Кассир по имени Родион Мельников отнёсся к этому спокойно. Сказал соседке по смене, что, видимо, стоял неудачно, свет так падал. Соседка не стала спорить — ей своих забот хватало.
Через неделю тень пропала у диспетчера автопарка. Потом у школьной завуча. Потом у парня, который чинил велосипеды в подвале дома номер девять.
Город быстро понял общее в этих людях. Все они в последние месяцы говорили о себе иначе — без запинки, без «наверное» и «может быть». Родион, например, перестал начинать фразы с «я не уверен, но». Завуч перестала спрашивать разрешения на собственные решения у директора, хотя формально имела на это право уже пять лет. Велосипедный мастер однажды прямо сказал заказчику, что тот сам сломал раму неправильной ездой, и не извинился за прямоту.
Сомнение у них ушло. А следом — тень.
Никто не мог сказать точно, что было причиной, а что следствием. Городская поликлиника провела осмотры, ничего не нашла: сердце билось, кровь текла по венам как положено, только под ногами оставалось светлое пятно асфальта — обычное, дневное, ничем не занятое.
Постепенно город стал замечать: люди без тени работают быстрее.
Родион пробивал очередь за пятнадцать секунд на человека — против прежних двадцати пяти. Завуч перестала тратить время на совещания, где раньше по часу выясняли, кто прав. Велосипедный мастер брал вдвое больше заказов, потому что не откладывал решение, если деталь была на грани — просто менял и говорил цену.
Директор магазина, где работал Родион, повесил на кассу табличку: «Обслуживание без задержек». Не написал прямо почему, но все понимали.
Тимофей Гаврилович Волошин работал в этом магазине завхозом уже одиннадцать лет. Тень у него была на месте — длинная, вечерняя, когда он в шесть закрывал склад и шёл через двор. Он смотрел, как она ложится на асфальт рядом с тенью фонаря, и думал, что раньше не замечал такой простой вещи. Раньше тень была просто тень. Теперь она стала как будто документом.

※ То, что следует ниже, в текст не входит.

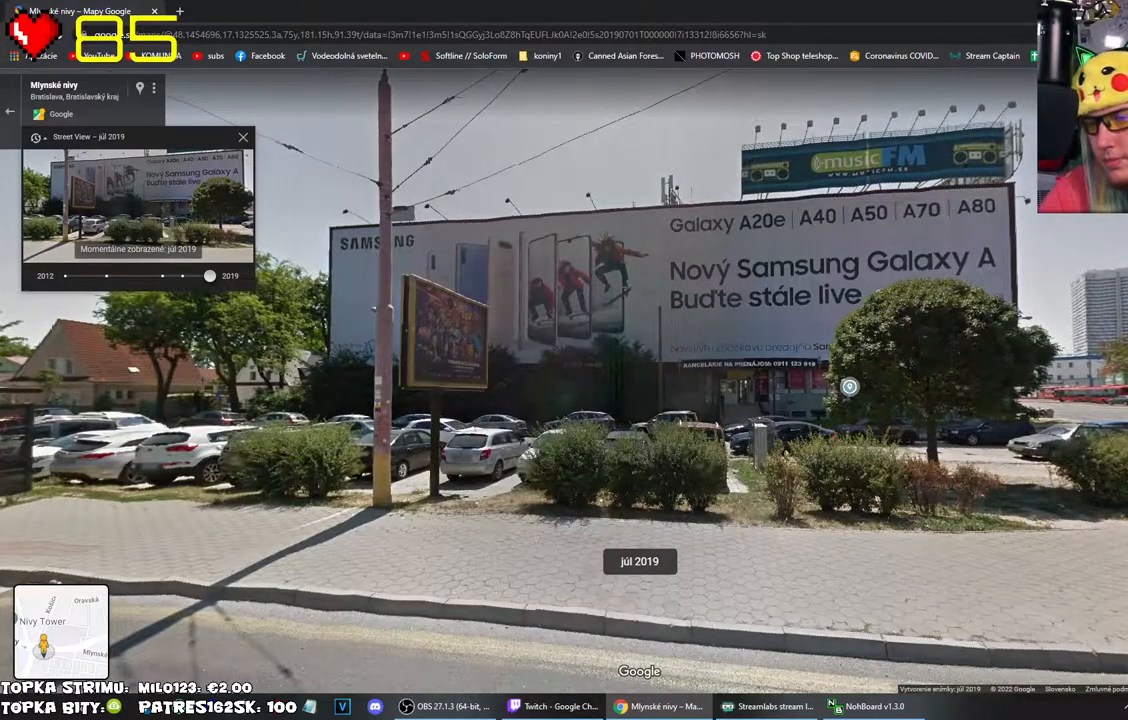
{"keys": [], "mouse": [], "events": []}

На собрании коллектива директор сказал прямо:
— Мы гордимся теми, кто у нас работает без тени. Это будущее нашего сервиса.
Родион, стоявший у окна, чуть заметно расправил плечи. Он давно заметил, что люди в его смене начали здороваться с ним иначе — не отводили взгляд, не переспрашивали цену, слушались с первого раза.

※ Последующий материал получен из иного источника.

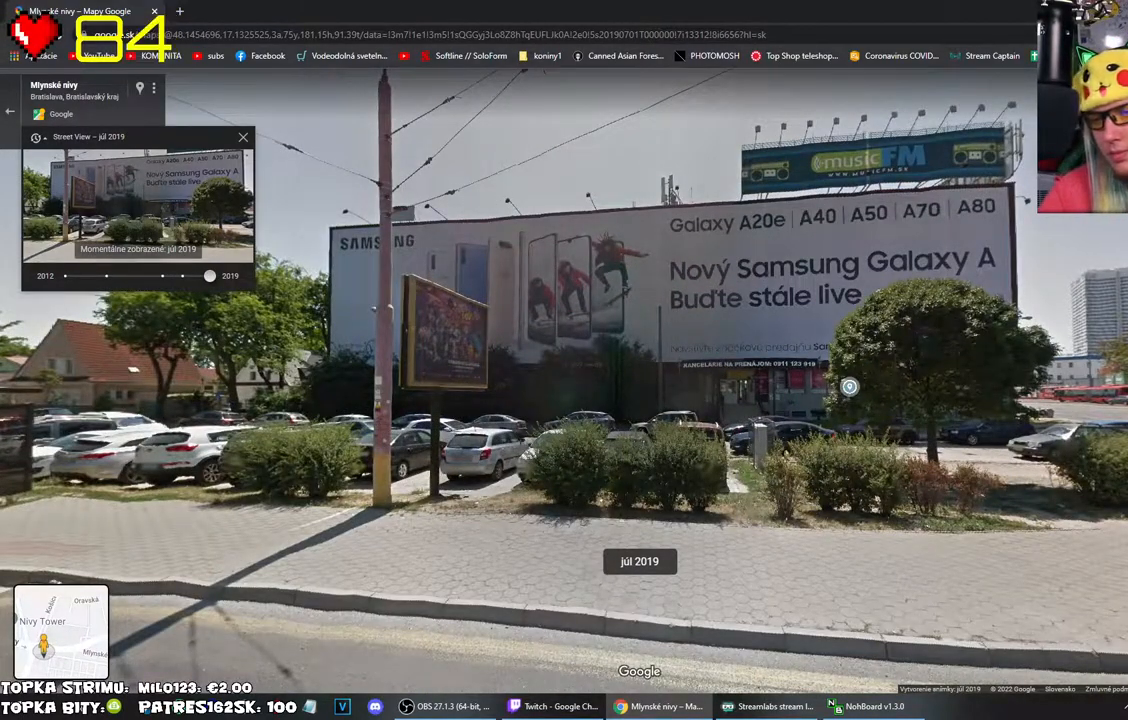
{"keys": [], "mouse": [], "events": []}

Голос у него тоже изменился, хотя сам он этого не замечал. Раньше в конце фразы у Родиона чуть повышалась интонация — как будто он спрашивал разрешения даже там, где просто сообщал цену. Теперь фраза заканчивалась ровно, без этого последнего маленького подъёма, и покупатели, сами того не понимая, реже спорили на кассе. И шёл он теперь иначе — не быстрее, а прямее, без того едва заметного бокового качания, с каким человек проверяет ногой землю, прежде чем поставить на неё вес.
Тимофей Гаврилович после собрания подошёл к нему в подсобке.
— Родион, тебе не тяжело? — спросил он.
— Что тяжело?
— Ну вот так. Без сомнений.
Родион пожал плечами:
— Раньше было тяжело сомневаться. Теперь легко.
— А если ошибёшься?
— Я не ошибаюсь.
Он сказал это без вызова, просто как факт, и Тимофей Гаврилович понял, что спорить бессмысленно — не потому что Родион был прав, а потому что вопрос ошибки перестал иметь для него форму.
Дома жена Тимофея Гавриловича, Валентина Волошина, работавшая медсестрой в той же поликлинике, где безуспешно искали причину исчезновения теней, рассказывала за ужином:
— Приходил сегодня мужчина без тени. Абсолютно здоров. Давление как у космонавта. А глаза... — она помолчала, подбирая слово. — Глаза пустые. Не злые. Просто пустые. Будто решил всё наперёд и больше туда не заглядывает.
— А ты бы хотела так? — спросил Тимофей Гаврилович.
Валя посмотрела на свою руку с чашкой чая — руку, державшую эту чашку неровно, потому что смена была долгая и пальцы устали.
— Иногда хочу, — сказала она честно. — Когда врач ошибается — это страшно. Хочется быть уверенной хотя бы в чём-то одном.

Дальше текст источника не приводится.